It’s part of the trilogy he’s doing about his family, these kind of poetic memoirs. But it’s interesting because it’s about being on the set of Being Flynn, which is based on Another Bullshit Night in Suck City. Are you going to be on the set for your film?
First of all, let me say that the whole experience has been meta. You know, I took the hike [that’s the basis for Wild] and I never would have guessed that that hike would come to be known by so many people. And then I spent the last year and half talking about the book and the experience to the point where — in brain science they say that every time you remember something, your memory of that experience alters slightly. I have now talked about this story so many times, how does my relationship to the story itself, how is that altered by all of this conversation about it and all of this writing about it?
I was in the UK last month, and Nick Hornby is writing the script for the film, and I met him for the first time. He was just finishing literally the last page of this screenplay. I didn’t say to him, “Hand over the script I want to read it.” I actually felt like I don’t want to see it, I’m nervous about seeing it.
I didn’t want to be in on the first draft round because I felt like it’s too fragile for me until they’ve decided what they’re going to do with my story, I don’t want to intervene or involve myself in it.

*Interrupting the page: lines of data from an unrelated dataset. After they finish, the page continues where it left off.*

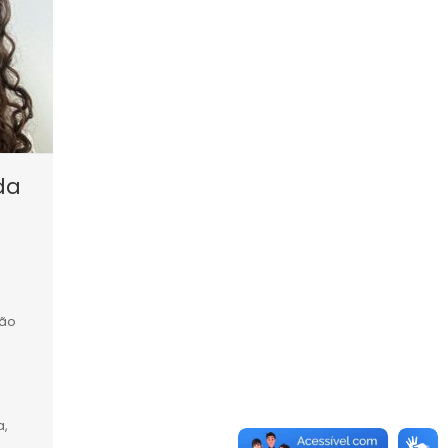
da
ção
a,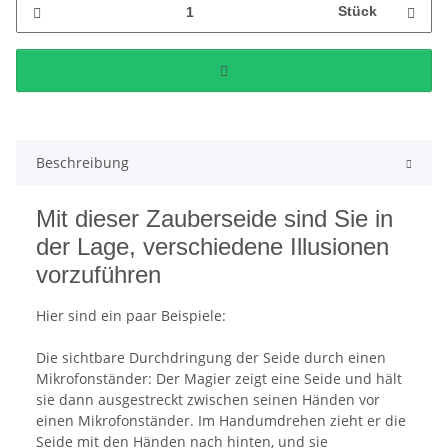
Stück
Beschreibung
Mit dieser Zauberseide sind Sie in
der Lage, verschiedene Illusionen
vorzuführen
Hier sind ein paar Beispiele:
Die sichtbare Durchdringung der Seide durch einen
Mikrofonständer: Der Magier zeigt eine Seide und hält
sie dann ausgestreckt zwischen seinen Händen vor
einen Mikrofonständer. Im Handumdrehen zieht er die
Seide mit den Händen nach hinten, und sie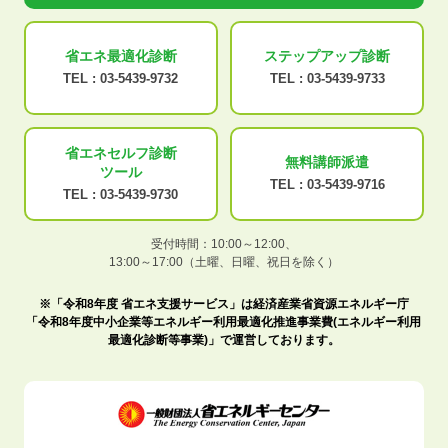
省エネ最適化
診断
ステップアップ
診断
TEL :
03-5439-9732
TEL :
03-5439-9733
省エネセルフ診断
無料講師派遣
ツール
TEL :
03-5439-9716
TEL :
03-5439-9730
受付時間：10:00～12:00、
13:00～17:00（土曜、日曜、祝日を除く）
※「令和8年度 省エネ支援サービス」は経済産業省資源エネルギー庁
「令和8年度中小企業等エネルギー利用最適化推進事業費(エネルギー利用
最適化診断等事業)」で運営しております。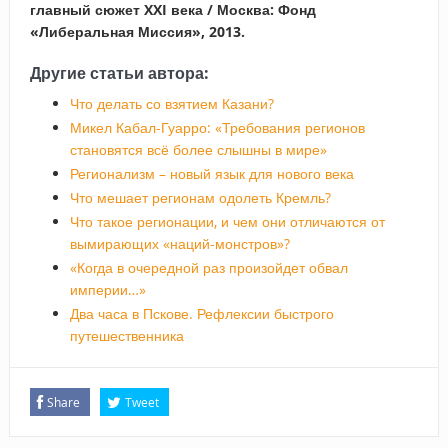
главный сюжет XXI века / Москва: Фонд
«Либеральная Миссия», 2013.
Другие статьи автора:
Что делать со взятием Казани?
Микел Кабал-Гуарро: «Требования регионов
становятся всё более слышны в мире»
Регионализм – новый язык для нового века
Что мешает регионам одолеть Кремль?
Что такое регионации, и чем они отличаются от
вымирающих «наций-монстров»?
«Когда в очередной раз произойдет обвал
империи…»
Два часа в Пскове. Рефлексии быстрого
путешественника
Share
Tweet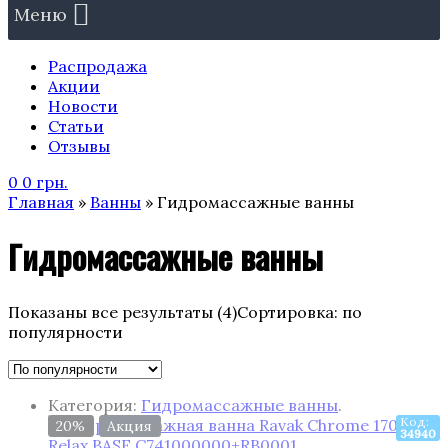
Меню
Распродажа
Акции
Новости
Статьи
Отзывы
0
0
грн.
Главная
»
Ванны
» Гидромассажные ванны
Гидромассажные ванны
Показаны все результаты (4)
Сортировка: по
популярности
Категория:
Гидромассажные ванны
.
Код:
20%
Акция
34940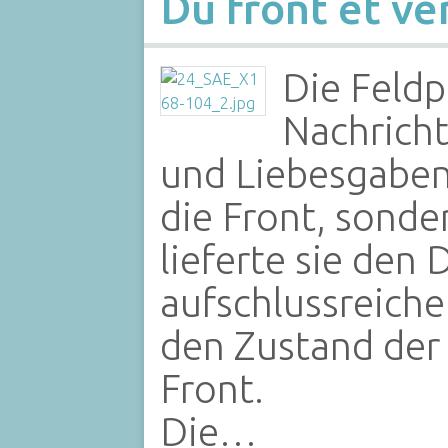
Du front et ver
Die Feldp
Nachrich
und Liebesgaben
die Front, sond
lieferte sie de
aufschlussreich
den Zustand der
Front.
Die…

But I think that any piece of art — like the only way that I could ever write a Sugar column, or anything I’ve ever written, is to fully inhabit the story, and work out of exactly what I want writing to do, which is to move people, and to connect with people, and to be, in some way, transcendent. So I think that’s what Reese is going to have to do, and, the director of the film is going to have to do, and what Nick has had to do with the script.
The first person I talked about it [the possibility of a film adaptation] with was Reese, and I could see that she understood the book, and so in allowing her to option it I was saying, “I’ll hand this off to you.” The book is mine, and nobody can change the book. That’s my work. And then the film will be hers. And it’s going to be different. She has to own it. If she tries to please me or mimic what is in the book I think that it won’t be successful. She has to own that story, and that’s probably going to be a little bit dislocating for me sometimes because of course I own the story too, it’s me.
In a way it seems like an act of love to give something away on that level and allow someone to find their own self in it. That seems really beautiful.